Punto Nascita Di Piario


L’esperienza del dolore sofferto durante il parto varia in maniera notevole da donna a donna.
Molti sono i fattori che influenzano la percezione del dolore: la paura, il numero di parti precedenti, alcune idee culturali sul parto, la posizione in cui si partorisce, il sostegno ricevuto durante il travaglio e la soglia di dolore naturale peculiare della persona.
Diverse sono le metodiche proposte in sala parto per dare sollievo al dolore in travaglio: oltre a quelle non farmacologiche vi è la partoanalgesia con epidurale
L’ epidurale è una tecnica di anestesia loco-regionale effettuata da un medico specialista in Anestesia. Essa ha lo scopo di attenuare il dolore del travaglio e, in parte, il dolore da parto.
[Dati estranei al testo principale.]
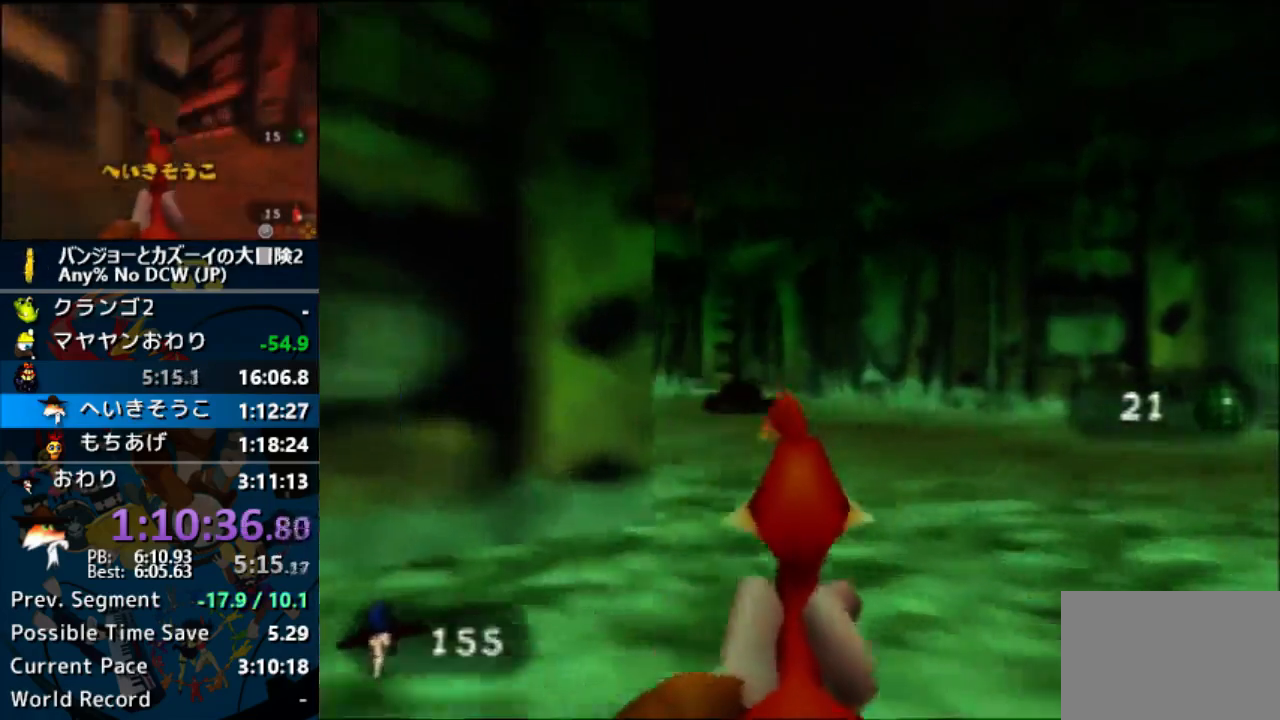
{"buttons": [], "left_stick": "up"}
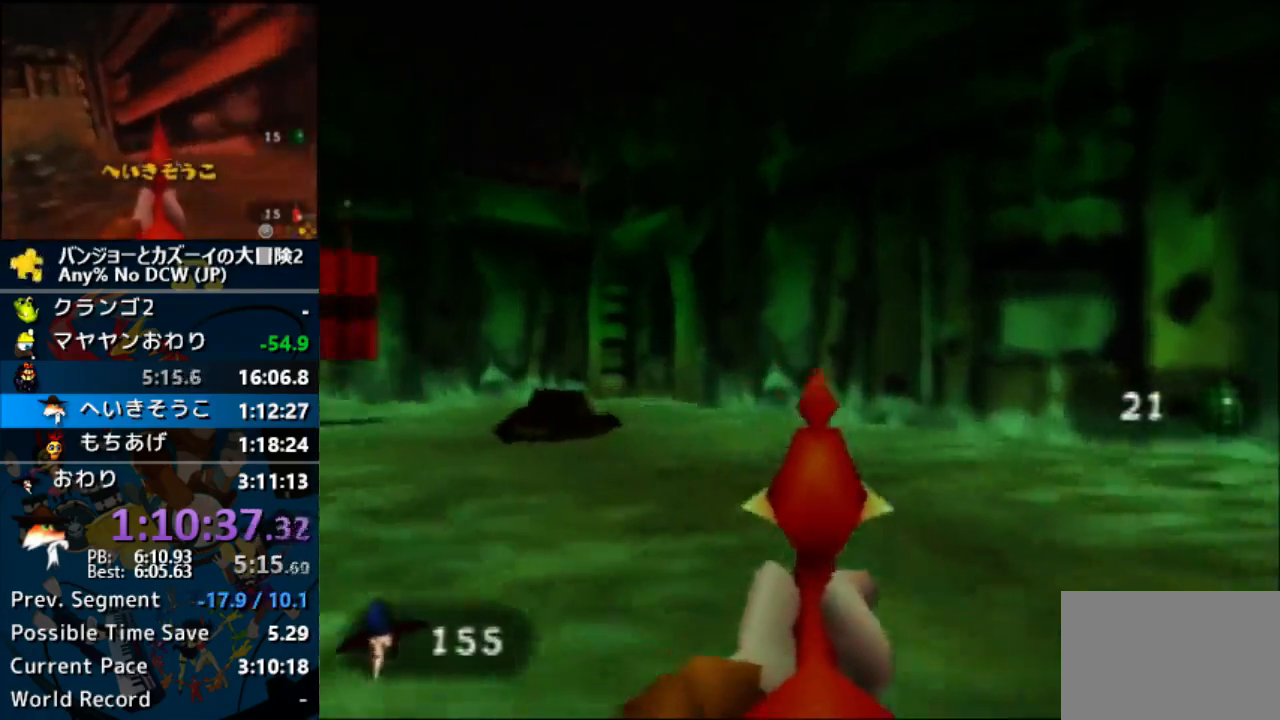
{"buttons": [], "left_stick": "up"}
Attualmente è considerata la metodica più efficace di controllo del dolore che si manifesta durante il travaglio e il parto.
Questa tecnica assicura una buona stabilità delle funzioni vitali; la donna rimane sveglia e collaborante per tutta la durata del travaglio, mantenendo una piena partecipazione e collaborazione all’evento. I farmaci analgesici vengono somministrati in prossimità del midollo spinale, nello spazio peridurale, utilizzando un tubicino molto sottile (cateterino peridurale), che viene inserito nella schiena a livello lombare e che resta in posizione per tutta la durata del travaglio/parto, permettendo la somministrazione continua o ripetuta dell’anestetico. Al termine della procedura viene rimosso. La tecnica è sicura ma, come tutti gli atti medici, oltre ai benefici, può comportare, seppur raramente, effetti collaterali o complicanze. Per questo è importante che la coppia segua il percorso stabilito presso ogni Punto Nascita, al fine di scegliere, in modo informato e consapevole.


Costo

Prestazione gratuita 24 ore su 24 ore,compresi i festivi


Documenti necessari

Documentazione della gravidanza


Altre informazioni

Ogni donna può decidere di usufruire del servizio di analgesia epidurale senza preventiva visita anestesiologica o esami specifici. al momento dell'acquisizione del consenso informato l'anestesista valuterà eventuali controindicazioni.